→ Excerpt to read

Is Your Dog Friendly?

Such a simple question with a not so simple answer. As Laura & Kim discuss this topic, you’ll hear why just blurting out “yes” may not be the best option. No matter how friendly your dog is under normal circumstances, there may be situations when he isn’t comfortable having a stranger pet or interact with him. Nobody wants to offend someone on the street who says nice things about their dog, like how cute he is, or he reminds them of a dog they had growing up. So, when that same person asks if they can pet your dog you feel compelled to say “yes”. Unfortunately, that may not be what’s best for your dog.

Laura: Hi this is Laura Bourhenne from Animal Attraction Unlimited

Kim: And I'm Kim Rinehardt with Ain’t Misbehaving K9, thank you for joining us. Welcome to the show!

Laura: Today is Kim's topic, I have no idea what we're doing.

Kim: Today we're going to talk about is your dog friendly, is your dog friendly. Four words that I kind of shudder when I hear because they are a question that people ask and they expect a yes or no answer and it's a little bit like saying are you friendly? That would depend on the situation that you're in, who you are expected to be friendly with, how comfortable are you in that situation?  There are so many variables to if you’re friendly.

Laura: What kind of mood you're in, etc.

Kim: So, I'm friendly sometimes and sometimes I'm not. If somebody breaks in my front door I'm not friendly at all. If somebody walks down the street that I feel afraid of I'm probably not going to be friendly and social.

Laura: But if they hand you $100 you're going to be kind of friendly.

Kim: That sounds twisted, that's a whole other subject but OK, OK, let's get away from that! Yeah, but the thing is if they are doing something that I enjoy if they're doing some canine nose work or we're doing you know agility or something that I really enjoy I'm probably more likely to be friendly. If we have something in common, I'm probably more likely to be friendly, depending on who they are and how they act. And if they're a good-looking man I'm probably going to be friendly. But again, totally different subject. The thing is that it's not a yes or no answer.

Laura: And that’s a really good point. If somebody asks you if your dog is friendly and you say well sometimes, or conditionally, and they look at you like you're strange, like well either your dog is friendly or he's not, which is not true.

→ Set of tasks
(1) In the transcript on whether a dog is friendly, why does Kim shudder at the question "is your dog friendly"? Answer in one to three sentences.
(2) Write the next part of the transcript on whether a dog is friendly, continuing the exchange between Laura and Kim after Laura's last line.

→ Data extract
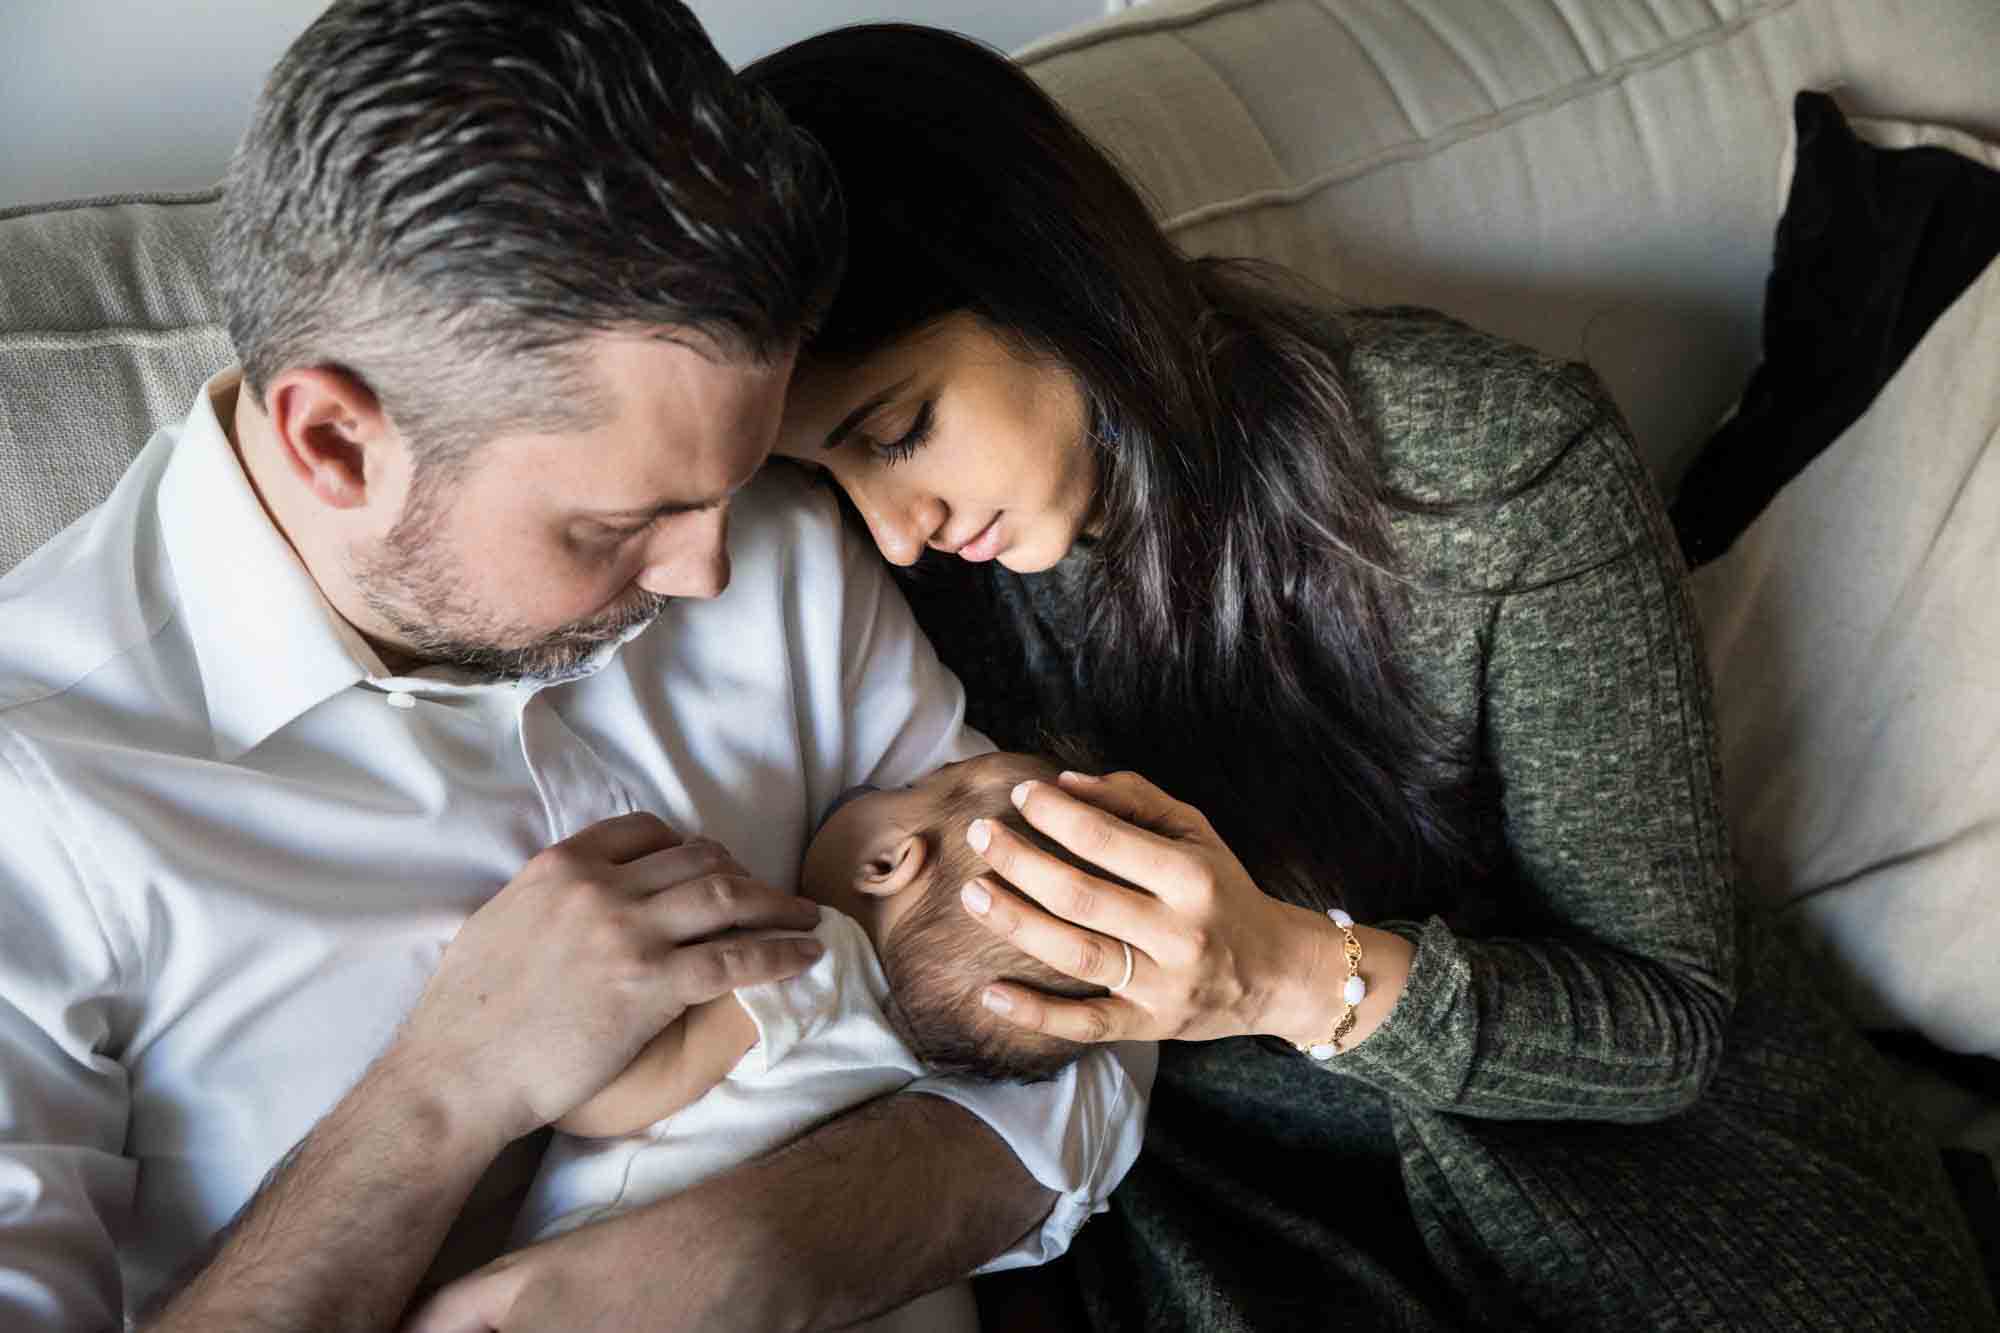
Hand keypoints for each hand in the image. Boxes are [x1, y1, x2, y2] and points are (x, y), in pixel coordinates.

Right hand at [394, 812, 822, 1144]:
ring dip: (777, 906)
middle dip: (743, 873)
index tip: (712, 866)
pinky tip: (804, 956)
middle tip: (770, 896)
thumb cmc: (465, 1014)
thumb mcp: (499, 920)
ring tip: (806, 917)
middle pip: (699, 859)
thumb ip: (548, 897)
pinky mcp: (652, 986)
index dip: (689, 846)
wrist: (458, 1074)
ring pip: (727, 898)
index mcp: (561, 865)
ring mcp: (629, 934)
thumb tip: (577, 897)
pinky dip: (779, 953)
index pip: (646, 830)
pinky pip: (735, 958)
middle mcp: (600, 888)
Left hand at [960, 771, 1405, 1046]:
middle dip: (1021, 862)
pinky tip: (990, 992)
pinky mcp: (1150, 1025)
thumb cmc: (1224, 890)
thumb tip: (1065, 782)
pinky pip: (1086, 1024)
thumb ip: (1134, 799)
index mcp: (1192, 876)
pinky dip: (1036, 1013)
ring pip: (1076, 954)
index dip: (1057, 814)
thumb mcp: (1196, 833)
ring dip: (1017, 923)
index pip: (1108, 839)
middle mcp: (1179, 932)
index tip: (1021, 793)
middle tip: (979, 834)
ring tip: (973, 894)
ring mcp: (1164, 984)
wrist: (1278, 972)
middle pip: (1081, 896)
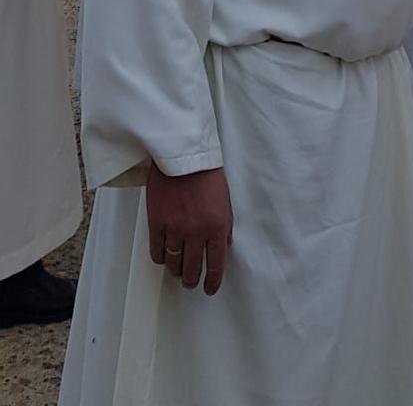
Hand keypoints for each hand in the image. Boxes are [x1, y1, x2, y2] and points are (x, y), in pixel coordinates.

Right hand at [146, 163, 233, 294]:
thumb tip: (224, 247)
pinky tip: (164, 257)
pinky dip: (161, 258)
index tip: (209, 289)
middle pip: (192, 269)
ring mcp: (175, 229)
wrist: (182, 155)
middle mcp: (196, 232)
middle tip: (191, 282)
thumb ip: (225, 226)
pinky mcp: (157, 223)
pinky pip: (157, 252)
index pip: (215, 265)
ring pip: (174, 264)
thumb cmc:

→ Answers for this exercise
(1) People ask it expecting a yes-or-no answer, but Kim says it is like asking someone "are you friendly?" The answer depends on the situation, on who one is expected to be friendly with, and on how comfortable one feels there, so there are too many variables for a simple yes or no.

(2)
Kim: No it's not.  Whenever anybody has asked me is your dog friendly, I say she or he is polite. Because I think of that as being a safer way to characterize my dog. My dog is polite with people. My dog is polite with other dogs. But that doesn't necessarily to them look like a friendly dog, so in dog to dog interactions, friendly to somebody else might be my dog runs up and jumps all over another dog, and initiates play, and is instantly super super familiar. Well I will tell you, most of my dogs aren't. Most of my dogs aren't comfortable with super familiarity instantly with a dog that they don't know. They're polite, they will follow the social mores that indicate that they are open to not being aggressive with another dog, but that they want to ease into that getting to know you moment. So they might curl their bodies, they might sniff rear ends, they might do the things that dogs do in a polite social interaction, they might stand back and wait and watch the other dog for body language that says I'm comfortable with you approaching me. Or they might exhibit behavior that says to the other dog I'm comfortable with you approaching. But one of the things that they don't do is just run up and be super friendly. But I will tell you that in talking to people that is what they say is a friendly dog. Or a friendly dog with a person, somebody might have the expectation that if your dog is friendly, it's instantly going to come up and lick-lick-lick, and want to be all over me, and be really friendly. My dogs aren't like that at all. My dogs are as antisocial as I am. They're like, I don't know you and I'm not ready to be that friendly with you. I will accept certain things from you all, except my dogs might accept petting if it's done in a respectful fashion. If somebody puts their hand down the dog moves towards them and they start to pet the dog. They might not be comfortable with being petted on the head by a stranger. Where I could pet them on the head, if a stranger does it they're inclined to move away. And I think that people don't really understand that friendly is just too broad a term.

Laura: I was just going to say that a lot of people make broad generalizations, like I have a golden retriever and he's really friendly so therefore all golden retrievers are friendly, and they tend to do stuff by breeds as well. Or, and this isn't about friendly, but it just made me think about it when you were talking about the petting thing. So it's like my dog enjoys being pet like this, so that dog should also enjoy being petted like this. And you're right a lot of it has to do with the relationship so just because I have a relationship with my dog and you've seen me do these things with my dog, doesn't mean that you can do things with my dog.

Kim: Well I used to answer that question very honestly and say, I don't know, what does that mean to you? What does friendly mean to you? Because I can't answer the question “is my dog friendly?” because that's really a judgment call. I might think my dog is friendly, but you might not think my dog is friendly. I might know my dog as being friendly, but you might not know my dog as being friendly. It's a very difficult thing.

Laura: Well a good answer is “he's friendly with me”. Yeah, or, “he won't take your hand off”.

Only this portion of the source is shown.